By the Numbers: A Lasting Impact

“My philosophy as a researcher has always been to take on projects that are a little risky,” says Cruz-Neira, UCF’s Agere Chair Professor of computer science. “I tell my students that we do research with a purpose. And yes, it’s challenging. But if we have that vision of where this thing is going, our talent and creativity have a terrific playground.”

That bold spirit of exploration drew her to UCF in 2020 — a university recognized for its strength in computer science and deep partnerships and collaborators across several sectors, including space, defense, entertainment and healthcare.

“There’s a whole community of researchers, faculty and students here who are passionate about this kind of work.”

Since arriving, she says she has found something even more powerful: a culture that pairs high-level excellence with a nurturing environment — where ambitious ideas are energized, challenged and brought to life through collaboration.

“There’s a whole community of researchers, faculty and students here who are passionate about this kind of work. That has allowed us to expand our ideas tremendously,” Cruz-Neira says. “We’re now collaborating with teams across the College of Engineering and Computer Science, the College of Medicine, the College of Arts and Humanities and the Rosen College of Hospitality Management, which broadens what we’re able to do. It’s nice to have a tribe around you, where everyone helps each other and works together.”

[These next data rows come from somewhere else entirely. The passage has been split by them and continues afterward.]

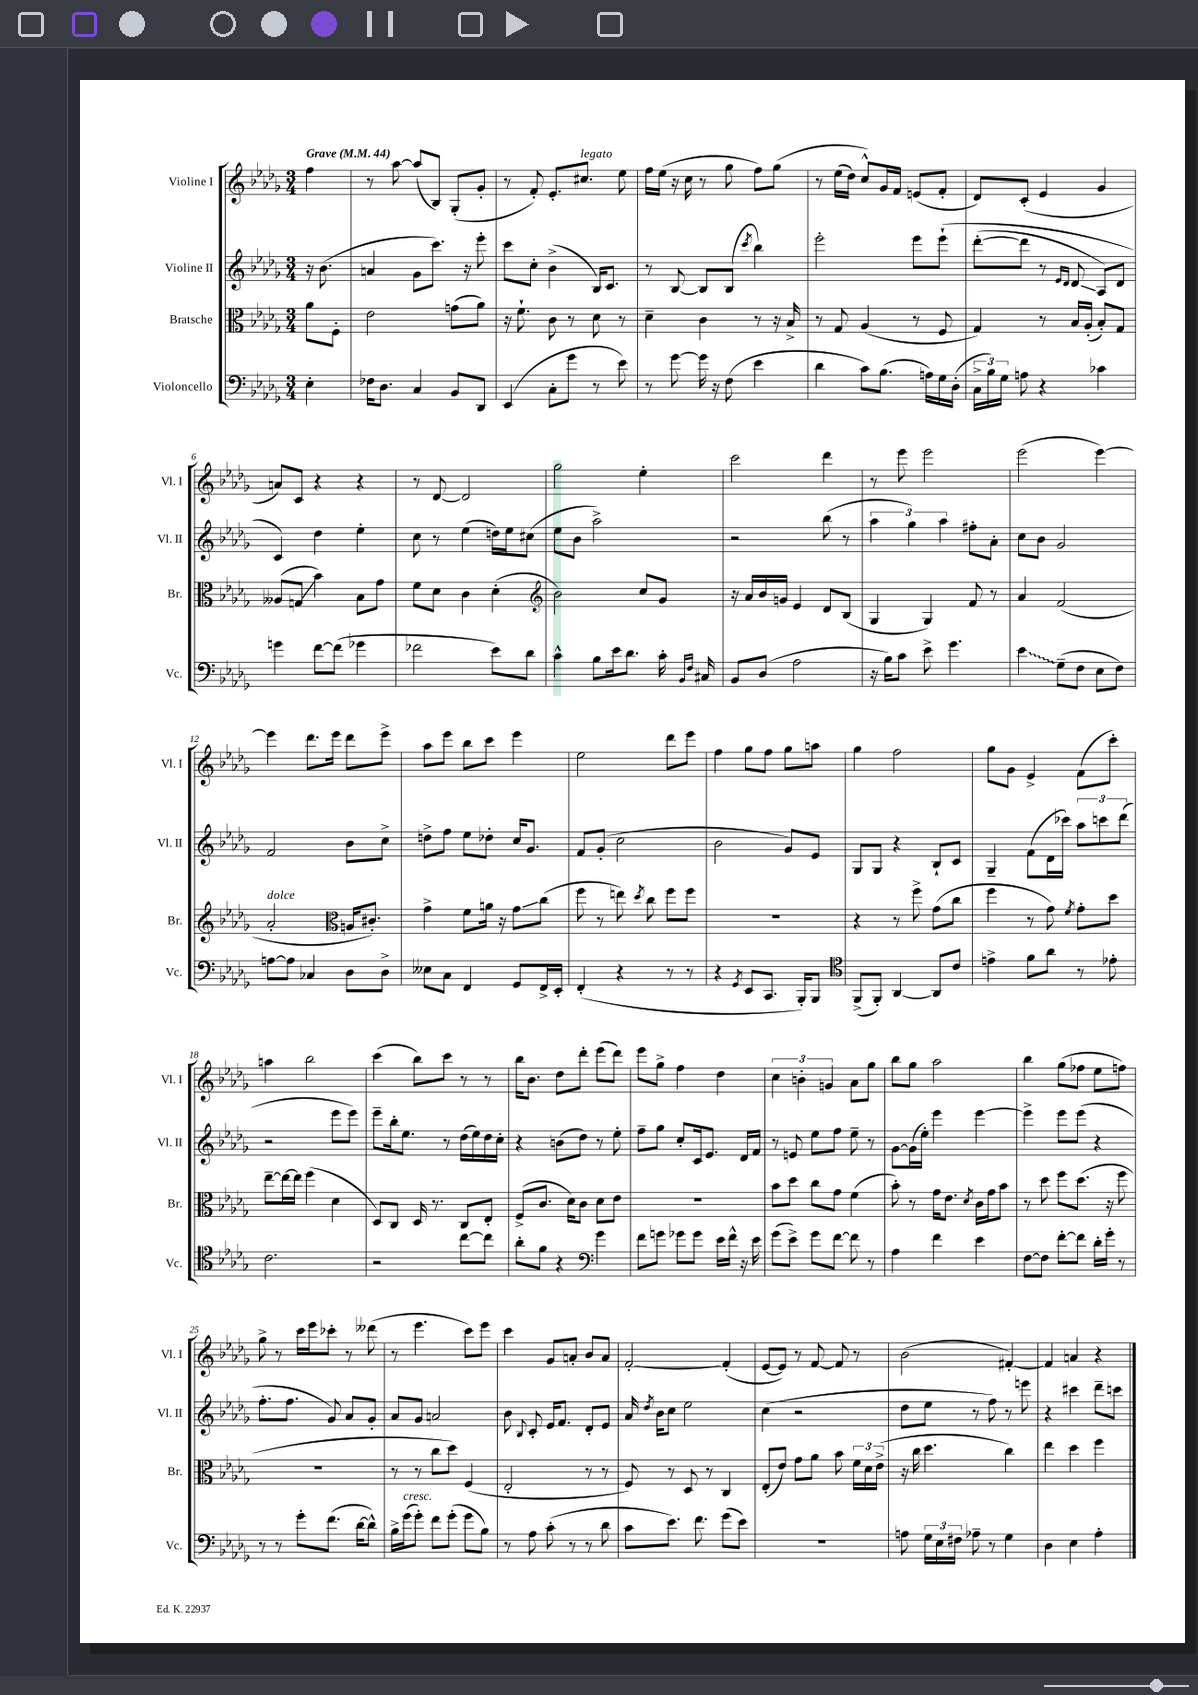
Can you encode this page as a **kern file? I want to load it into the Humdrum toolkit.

**kern	**kern	**kern	**kern
*staff4	*staff3	*staff2	*staff1
*clefF4	*clefC3	*clefG2	*clefG2
*k[b-e-a-d-g-]	*k[b-e-a-d-g-]	*k[b-e-a-d-g-]	*k[b-e-a-d-g-]
*M3/4	*M3/4	*M3/4	*M3/4
*MM44	*MM44	*MM44	*MM44
4E-'	8a-	16r	4ff
.	.	(8.b-	.
.	8F'	.	.
=	=	=	=
16F-	2e-	4a	8r
8.D-	.	.	.
.	.	.	[8aa-
4C	.	8g-	(8aa-]
.	.	8.ccc)	8B-)
8BB-	(8g	.	(8G-'
.	.	16r	.
8DD-	8a-)	8eee-'	8g-'
=	=	=	=
(4EE-	16r	8ccc	8r
.	8.f`	.	.
.	.	8cc'	8f')
8C'	8c	(4b-^	8.e-'
8g-	8r	.	.
.	.	.	8.cc#
8r	8d-	16B-)	.
.	.	8.c	.
8e-)	8r	.	8ee-
=	=	=	=
8r	4d-~	8r	16ff
.	.	.	(16ee-
[8g-	.	[8B-	16r
.	.	.	16cc
16g-]	4c	8B-]	8r
16r	.	.	.
(8F	.	(8B-	8gg-
.	.	8qccc	.
4e-	8r	4bb-)	8ff)
.	16r	.	&(8gg-
.	16B-^	.	.
=	=	=	=
4d-	8r	2eee-'	8r
.	8G-	.	(16ee-
.	.	.	16dd-)
8c)	(4A-	.	8cc^^&)
(8.B-	.	.	16g-
.	.	.	16f
.	8r	8eee-	(8e
16A)	.	.	.
16G-	8F	&(8eee-`	8f'
(16D-'	.	.	.
=	=	=	=
24C^	4G-)	([8ddd-'	8d-)
24B-)	.	.	.
24G-	.	.	.
8A	.	8ddd-]	(8c'
4r	8r	8r	4e-
.	.	16qqe-	.
.	.	16qqd-	.
.	16B-	8d-	.
.	(16A-'	.	.
4c-	8B-')	8A-)	4g-
.	8G-	8d-	.
=	=	=	=
4g	(8A--	4c&)	8a)
.	8G	.	8c
[8f	4b-)	4dd-	4r
(8f]	.	.	.
4g-	8B-	4ee-'	4r
.	8g-	.	.
=	=	=	=
2f-	8f	8cc	8r
.	8d-	8r	[8d-
.	4c	(4ee-	2d-]
8e-)	(4d-'	16dd)	.
.	.	16ee-	.
8d-	.	(8cc#	.
=	=	=	=
*	*clefG2	*	*
4c^^	2b-)	8ee-	2gg-
.	.	8b-	.
8B-	.	2aa-^)	.
16e-	.	.	.
8.d-	.	.	.
.	8cc	.	4ee-'
16c'	8g-	.	.
16qqBB-	.	.	.
16qqF	.	.	.
16C#	.	.	.
=	=	=	=
8BB-	16r	2r	2ccc
.	16a-	.	.
(8D-	16b-	.	.
.	16g	.	.
2A-	4e-	.	.
.	8d-	(8bb-	4ddd-
.	(8B-	8r	.
=	=	=	=
16r	4G-	6aa-	8r
16B-)	.	.	.
8c	.	.	8eee-
.	.	6gg-)	.
8e-^	4G-)	.	2eee-
.	.	6aa-	.
4.g-	.	.	.
.	8f	8ff#'	.
.	8r	8a-'	.
=	=	=	=
4e-	4a-	8cc	(2eee-
.	.	8b-	.
(8G-~	(2f	2g-	.
8F	.	.	.
8E-	.	.	[4eee-)
8F)	.	.	.
=	=	=	=
[8A	2a-'	2f	4eee-]
8A]	.	.	.
4C-	.	.	8.ddd-
.	.	.	16eee-
*	*clefC3	*	*
8D-	16A	8b-	8ddd-
.	8.c#')	.	.
8D-^	.	8cc^	8eee-^
=	=	=	=
8E--	4g-^	8dd^	8aa-
8C	.	8ff	8eee-
4FF	8f	8ee-	8bb-
.	16a	8dd-'	8ccc
.	16r	.	.
8GG-	8g-	16cc	4eee-
.	.	8.g-	.
16FF^	(8cc	.	.
16EE-'	.	.	.
=	=	=	=
(4FF'	8ff	8f	2ee-
.	8r	(8g-'	.
4r	8ee)	2cc	.
.	8qdd-	.	.
.	8cc	.	.
8r	8ff	.	8ddd-
8r	8ff	.	8eee-
=	=	=	=
4r	2.r	2b-	4ff
8qGG-	.	.	.
8EE-	.	.	8gg-
8.CC	.	.	8ff
.	.	8g-)	8gg-
16BBB-')	.	.	.
8BBB-	.	8e-	8aa
=	=	=	=
*clefC4	*	*	*
(8FF^	4r	8G-	4gg-
8FF')	.	8G-	.
[4AA-	8r	4r	2ff
.	8ff^	.	.
8AA-]	(8g-	8B-`	.
8c	8cc	8c	.
=	=	=	=
4e^	4ff	4G-~	8gg-
.	.	.	8g-
8f	8r	(8f	4e-^
8a-	8g-)	16d-	.
.	.	16ccc-)	.
.	8qf	.	.
8r	8g-'	12aa-	(8f
.	.	12ccc	.
8e-'	8dd-	.	8ccc')
.	.	(12ddd-	.
=	=	=	=
2.c	[8ee-~	2r	4aa
.	16ee-_	.	.
.	16ee-]	.	.
.	(4ff	.	2bb-
.	4d-	8eee-	.
.	.	8eee-)	.
=	=	=	=
2r	8D-)	8eee-~	(4ccc
.	8C	16bb-'	.
.	.	8.ee-	.
.	16D-	.	8bb-)
.	8.r	.	.
.	.	8r	8ccc
[8cc	8C	(16dd-	8r
.	.	16ee-)	.
8cc]	8E-'	16dd-	8r
.	.	16cc'	.
=	=	=	=
8a-'	(8F^	4r	16bb-
.	.	.	8.b-
8f	8.c	.	.
4r	.	(8b	8dd-
.	16d-)	.	.
.	8c	8dd-)	8ddd-'
*clefF4	*	*	*
4g-	8d-	8r	(8eee-
.	8e-	8ee-'	8ddd-)
=	=	=	=
8f	2.r	8ff~	8eee-
8g	.	8gg-	8gg-^
8g-	.	8cc'	4ff
8g-	.	16c	.
.	.	8.e-	.
16e-	.	.	4dd-
16f^^	.	.	.
16r	.	16d-	.
16e-	.	16f	.
=	=	=	=
(8g-	8b-	8r	6cc
8e-^)	8dd-	8e	.
.	.	.	6b'
8g-	8cc	8ee-	.
.	.	.	6g
[8f	8g-	8ff	.
8f]	(4f	8ee-~	8a-
8r	.	8r	8gg-
=	=	=	=
4A-	8b-')	[8g-	8bb-
.	8r	(16g-]	8gg-
.	.	16ee-')	.
4f	16g-	4eee-	2aa-
.	8.e-	.	.
.	8qd-	.	.
4e-	16c	[4eee-	.
.	16g-	.	.
.	8b-	.	.
=	=	=	=
[8F	8r	4eee-^]	4bb-
8F]	8dd-	.	.
[8f'	8ff	8eee-	(8gg-
8f]	(8.dd-	(8eee-	8ff-
16d-'	.	4r	8ee-
16g-'	16r	.	.
8r	8ff	.	8ff)
=	=	=	=
8r	2.r	8.ff'	8gg-^
8r	.	.	8r
.	.	8.ff	.
8g-'	.	.	16ccc
.	.	.	16eee-
(8.f	.	8g-)	8ccc-'
.	.	8a-	8r
[16d-	.	.	.
8d-^^])	.	8g-'	(8ddd--
=	=	=	=
16B-^	8r	8a-	8r
(16g-	.	.	.
8g-')	8r	8g-	4.eee-
8f	8cc	2a	.
(8g-'	8dd-)	.	.
8g-	(4F	.	8ccc)
8B-)	.	.	8eee-
=	=	=	=
8r	2E-'	8b-	4ccc
.	.	8qqB-	.
8A-	.	8c'	.
(8c'	.	16e-	8g-
.	.	8.f	.
8r	.	.	8a'
8r	8r	8d-'	8b-
8d-	8r	8e-	8a
=	=	=	=
8c	8F)	16a-	[2f'
.	.	8qdd-	.
.	.	16b-	.
8.e-)	8r	8cc	.
.	8D-	2ee-	.
8.f	.	.	.
.	8r	.	.
(8g-	4C	.	(4f']
8e-)	.	.	.
=	=	=	=
2.r	(8E-'	(4cc	[8e-
.	8e-)	.	8e-])
.	8g-	2r	8r
.	8a-	.	[8f
.	8b-	.	8f]
.	24f	.	8r
.	24d-	.	.
.	(24e-^	.	.
=	=	=	=
8A	16r	8dd-	(2b-
.	16cc	.	.
24G-	4.dd-	8ee-	.
24E-	.	.	.
24F#	.	.	.
8A-~	.	8r	.
8r	.	8ff)	.
4G-	4cc)	8r	[4f#')
.	.	8eee	.
=	=	=	=
4D-	4ee-	4r	4f#]
4E-	4dd-	4ccc#	4a
4A-'	4ff	8ddd-~	4r
.	.	8ccc	.
==	==	==	==
*-	*-	*-	*-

Among those collaborators is longtime colleague and IEEE VGTC Virtual Reality Service awardee, Gregory Welch. Cruz-Neira says they first met as “Ph.D. babies,” beginning a collaboration that has now spanned nearly 38 years. Since joining UCF, she has continued working closely with Welch and his team on several joint research projects and publications.

Carolina Cruz-Neira, UCF Agere Chair Professor of computer science, leans on a humanoid robot wearing a black UCF T-shirt.
Agere Chair Professor Carolina Cruz-Neira, recipient of the IEEE VGTC Virtual Reality Lifetime Achievement Award, is working with her team to explore how humanoid robots can extend human presence into places we cannot physically reach. (Photo by Antoine Hart)

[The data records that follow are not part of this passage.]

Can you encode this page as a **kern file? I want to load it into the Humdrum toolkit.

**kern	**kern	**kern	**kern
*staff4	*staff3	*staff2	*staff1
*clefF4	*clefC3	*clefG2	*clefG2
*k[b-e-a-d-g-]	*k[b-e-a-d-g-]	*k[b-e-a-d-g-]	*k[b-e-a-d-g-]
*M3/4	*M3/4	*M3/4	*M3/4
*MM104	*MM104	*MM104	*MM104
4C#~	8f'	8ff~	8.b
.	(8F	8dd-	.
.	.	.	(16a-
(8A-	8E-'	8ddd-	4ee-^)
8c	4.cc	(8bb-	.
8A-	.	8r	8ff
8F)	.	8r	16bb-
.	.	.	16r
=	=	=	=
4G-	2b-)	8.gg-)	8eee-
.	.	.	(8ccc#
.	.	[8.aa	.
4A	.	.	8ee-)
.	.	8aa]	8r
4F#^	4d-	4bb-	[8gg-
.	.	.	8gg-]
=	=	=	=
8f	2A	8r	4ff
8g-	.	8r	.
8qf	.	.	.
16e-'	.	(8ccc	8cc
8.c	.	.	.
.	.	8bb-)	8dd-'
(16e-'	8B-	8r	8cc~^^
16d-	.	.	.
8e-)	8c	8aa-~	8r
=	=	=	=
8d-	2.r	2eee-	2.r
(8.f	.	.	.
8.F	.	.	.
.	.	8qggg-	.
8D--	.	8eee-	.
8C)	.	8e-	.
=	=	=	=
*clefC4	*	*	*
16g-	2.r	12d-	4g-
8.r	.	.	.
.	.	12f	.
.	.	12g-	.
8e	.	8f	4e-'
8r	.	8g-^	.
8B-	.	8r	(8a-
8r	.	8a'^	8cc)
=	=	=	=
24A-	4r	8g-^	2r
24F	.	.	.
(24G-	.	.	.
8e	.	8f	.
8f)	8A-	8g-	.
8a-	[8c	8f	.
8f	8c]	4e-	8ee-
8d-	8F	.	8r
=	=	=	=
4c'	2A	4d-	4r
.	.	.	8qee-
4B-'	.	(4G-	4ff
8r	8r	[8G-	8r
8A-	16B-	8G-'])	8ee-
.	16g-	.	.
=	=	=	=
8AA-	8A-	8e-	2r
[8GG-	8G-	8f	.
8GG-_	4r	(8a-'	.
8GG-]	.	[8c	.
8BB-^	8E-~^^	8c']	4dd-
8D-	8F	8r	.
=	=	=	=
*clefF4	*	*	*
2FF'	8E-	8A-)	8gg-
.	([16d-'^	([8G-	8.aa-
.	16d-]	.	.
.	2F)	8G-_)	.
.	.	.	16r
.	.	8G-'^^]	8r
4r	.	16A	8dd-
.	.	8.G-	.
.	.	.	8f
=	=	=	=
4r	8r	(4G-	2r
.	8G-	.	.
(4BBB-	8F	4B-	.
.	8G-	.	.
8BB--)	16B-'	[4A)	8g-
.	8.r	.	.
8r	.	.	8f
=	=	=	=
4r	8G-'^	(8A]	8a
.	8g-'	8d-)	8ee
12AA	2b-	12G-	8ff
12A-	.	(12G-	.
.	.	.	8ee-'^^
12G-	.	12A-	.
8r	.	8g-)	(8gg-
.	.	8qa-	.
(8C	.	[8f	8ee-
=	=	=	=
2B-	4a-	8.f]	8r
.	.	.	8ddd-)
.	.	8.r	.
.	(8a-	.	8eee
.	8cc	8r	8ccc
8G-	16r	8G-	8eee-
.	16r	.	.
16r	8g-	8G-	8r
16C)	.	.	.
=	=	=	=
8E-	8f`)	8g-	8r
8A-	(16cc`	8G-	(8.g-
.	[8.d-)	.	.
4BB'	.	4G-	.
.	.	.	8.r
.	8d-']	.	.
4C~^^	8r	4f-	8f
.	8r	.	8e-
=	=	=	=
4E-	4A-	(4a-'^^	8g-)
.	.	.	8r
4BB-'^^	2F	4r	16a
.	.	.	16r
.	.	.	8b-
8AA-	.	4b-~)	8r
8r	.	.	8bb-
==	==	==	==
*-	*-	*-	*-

What’s Next: Blending Physical and Virtual Worlds

As IST director, Cruz-Neira is helping broaden UCF’s modeling and simulation legacy while leading several cutting-edge research projects in collaboration with talented students and faculty. One such project explores humanoid robots as extensions of the human body, allowing a person to navigate remote or inaccessible locations in real time. Using artificial intelligence, the robot captures its surroundings and transmits a live digital replica into the CAVE, where a human operator’s movements control the robot, creating a seamless exchange between physical and virtual worlds.

“This project opens a lot of possibilities and aligns with where we want to go at IST and UCF,” Cruz-Neira says. “We do a lot of work with defense, first responders and healthcare professionals, and in many cases, we see the need for a human [presence in locations] that aren’t feasible. By combining mature technologies available in the commercial world with some of our more advanced algorithms and system designs at UCF, we’ve finally been able to come together to make this prototype and showcase it in December 2025 at [the Interservice/Industry Training Simulation and Education Conference], a major defense training environment.”

Cruz-Neira continues to push boundaries, bringing people together and asking questions like, “What can we create next?” and “How far can we take this?”

And despite a lifetime achievement award, she’s clear about one thing: “I’m not done yet.”